In another filing, she stated that she “does not admit that this marriage is irretrievably broken.” The documents also show the court had to force Newt Gingrich to pay the required amount of support during and after the divorce proceedings.

Gingrich’s earlier statements show he wanted the divorce -- contradicting his more recent statements.

Marriage Counseling

“When you’ve been talking about divorce for 11 years and you’ve gone to a marriage counselor, and the other person doesn’t want the divorce, I’m not sure there is any sensitive way to handle it,” The Washington Post quoted Gingrich as saying in a January 3, 1985, article. “There were long periods in my marriage when I was in enormous pain.”

Gingrich married his second wife, Marianne Ginther Gingrich, about six months after his divorce was finalized in 1981. During that marriage, he has acknowledged having an affair with Callista Bisek, whom he married soon after his second divorce was finalized in 2000.

Divorce history “is a terrible thing to be talking about at this stage of the campaign” as the Republican candidates focus on the Jan. 3 Iowa caucuses, Dennis Goldford, a political science professor at Drake University in Des Moines, said in a telephone interview yesterday. “Infidelity had receded as a particular issue, and to have it not just rear its head but come roaring back with new questions about his truthfulness exacerbates the problem.”

Former Aides’ Accounts

Two former Gingrich staff members described in recent interviews how their onetime boss had informed them about his decision to divorce his first wife.

He was first elected to Congress in 1978, after two unsuccessful campaigns.

Dolores Adamson, a staff assistant in the congressman’s Georgia office from 1980-1983 whose name was Shanks at the time, said she picked him up at an airport in Georgia after he flew in from Washington.

They were having lunch at a Steak and Ale restaurant when he told her he’d decided to get divorced and wanted her help informing other staff members and constituents.

Adamson said he told her it’s something he had to do.

“He said he was going to the hospital to talk to his wife about the terms,” Adamson said.

Wife’s Surgery

Jackie Gingrich was diagnosed with cancer in the spring of 1978 and in the summer of 1980 was undergoing surgery on what turned out to be a benign tumor, according to her daughter’s online columns.

Adamson said she later asked him why he wanted the divorce. “Jackie can’t run uphill,” she recalled him saying, which she took to mean that his wife was overweight and ill, not a plus for an aspiring national politician.

Today, retired and living in St.
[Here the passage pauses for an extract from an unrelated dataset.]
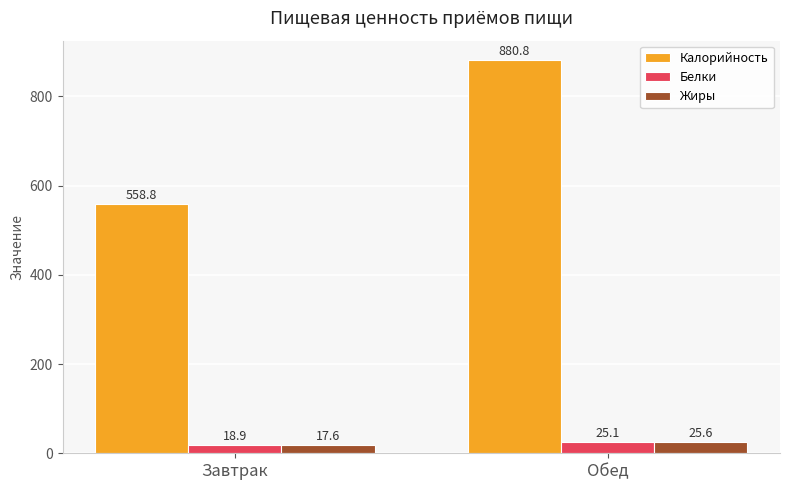

At which label does Белки first exceed 25?

Обед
Augustine, Florida, Adamson is a Gingrich critic. “I get very angry at his lies,” she said. “He manipulates -- whatever he wants he can get.”
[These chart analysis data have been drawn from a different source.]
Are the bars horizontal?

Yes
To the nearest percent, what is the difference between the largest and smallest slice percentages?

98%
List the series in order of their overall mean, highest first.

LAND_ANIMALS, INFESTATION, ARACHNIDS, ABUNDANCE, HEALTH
Crews, who worked for Gingrich for 10 years, said she remembers him pulling employees aside to tell them privately about his divorce plans.

Her exchange with him occurred in a car, she said. “He said, ‘I wanted to tell you before you heard it from somebody else,’” she said.

Teaching Alternative

She remembers telling him he could lose his congressional seat over a divorce, to which he matter-of-factly replied he would return to teaching.
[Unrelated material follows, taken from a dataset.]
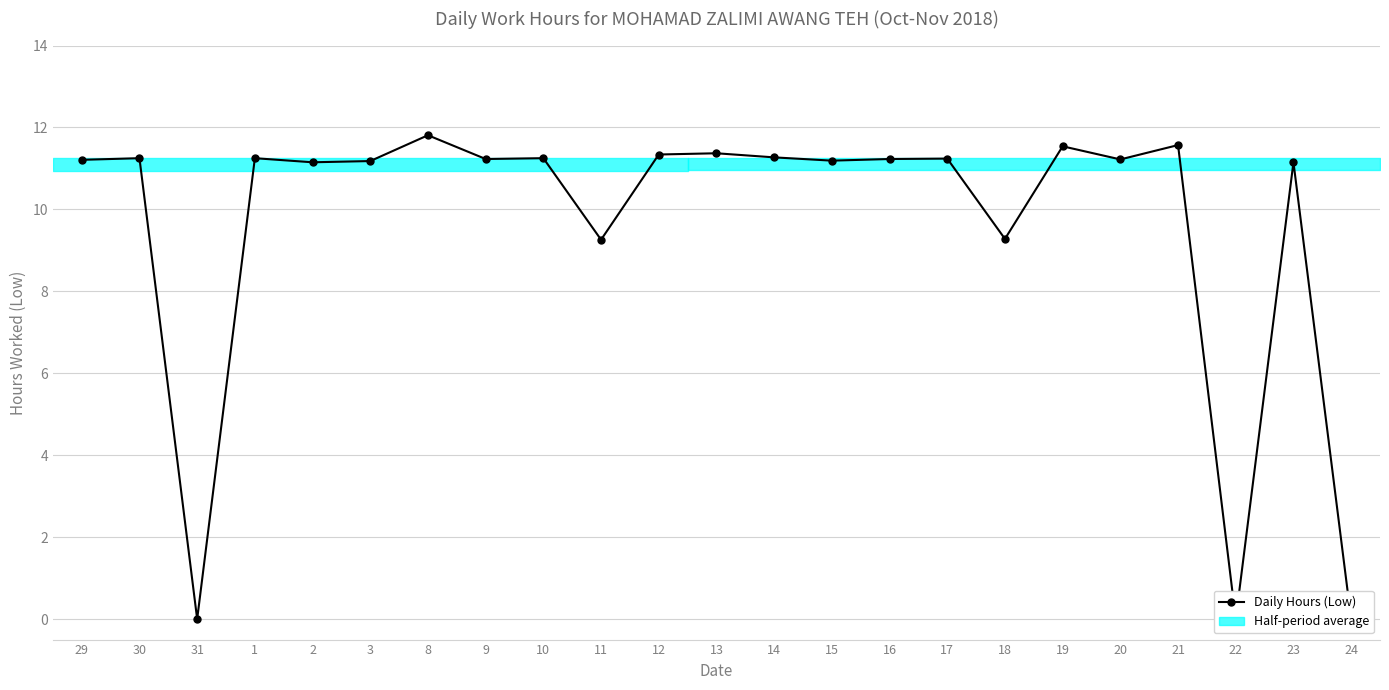

Which label corresponds to the smallest value in the chart?

31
Crews, now living in Jonesboro, Georgia, said she was stunned to see recent media accounts in which the Gingrich campaign claimed it was his first wife who sought the divorce.

“Stupid, stupid, stupid,” she said. “It’s just about the biggest mistake they could make to say these things because they are so easy to check up on.”

As for whether she’ll vote for her former boss, Crews said: “I would prefer that the Republicans nominate someone else.”